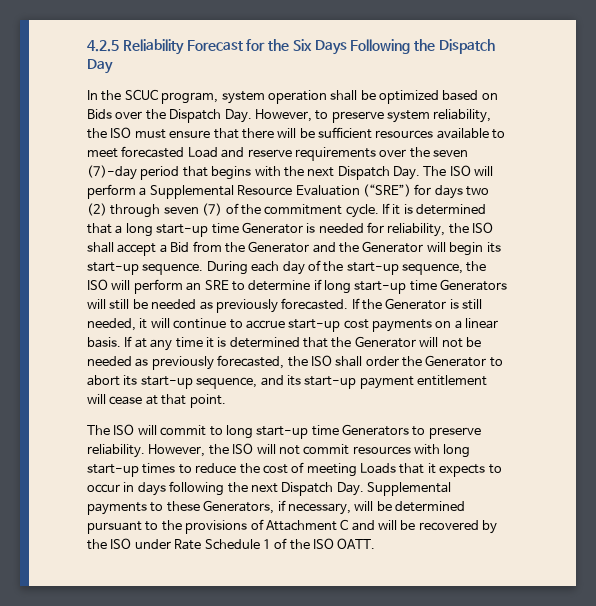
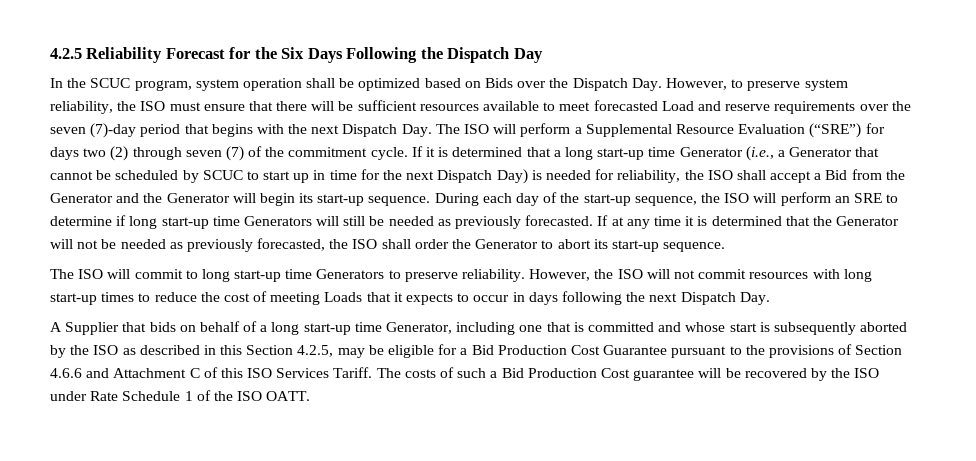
(303, 228) none -> [745,146,880,161] [50,169,528,184] (i.e., a Generator that cannot be scheduled by SCUC to start up in time for the next Dispatch Day)
[362,298,483,310] [87,318,499,332] [87,336,133,348] the Generator is still needed, it will continue to accrue start-up cost payments on a linear basis. If -> (609, 220) none
[196,375,487,389] [87,394,226,408] sequence, and its start-up payment entitlement will cease at that point. -> [663,242,726,252] sequence.
[367,482,451,496] [87,500,465,515] Supplemental payments to these Generators, if necessary, will be determined -> [50,321,908,335] [50,344,668,358] // A Supplier that bids on behalf of a long start-up time Generator, including one that is committed and whose start is subsequently aborted by the ISO as described in this Section 4.2.5, may be eligible for a Bid Production Cost Guarantee
[265,519,375,531] Attachment C and -> [855,345,903,355] [50,367,695,381] Section 4.6.6 and Attachment C of this ISO Services Tariff. The costs of such a Bid Production Cost guarantee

##########

Task ->
All of the lines above should be retyped precisely, apart from the pictures.

Result below ->
(303, 228) none -> [745,146,880,161] [50,169,528,184] (i.e., a Generator that cannot be scheduled by SCUC to start up in time for the next Dispatch Day)
[362,298,483,310] [87,318,499,332] [87,336,133,348] the Generator is still needed, it will continue to accrue start-up cost payments on a linear basis. If -> (609, 220) none
[196,375,487,389] [87,394,226,408] sequence, and its start-up payment entitlement will cease at that point. -> [663,242,726,252] sequence.
[367,482,451,496] [87,500,465,515] Supplemental payments to these Generators, if necessary, will be determined -> [50,321,908,335] [50,344,668,358] // A Supplier that bids on behalf of a long start-up time Generator, including one that is committed and whose start is subsequently aborted by the ISO as described in this Section 4.2.5, may be eligible for a Bid Production Cost Guarantee
[265,519,375,531] Attachment C and -> [855,345,903,355] [50,367,695,381] Section 4.6.6 and Attachment C of this ISO Services Tariff. The costs of such a Bid Production Cost guarantee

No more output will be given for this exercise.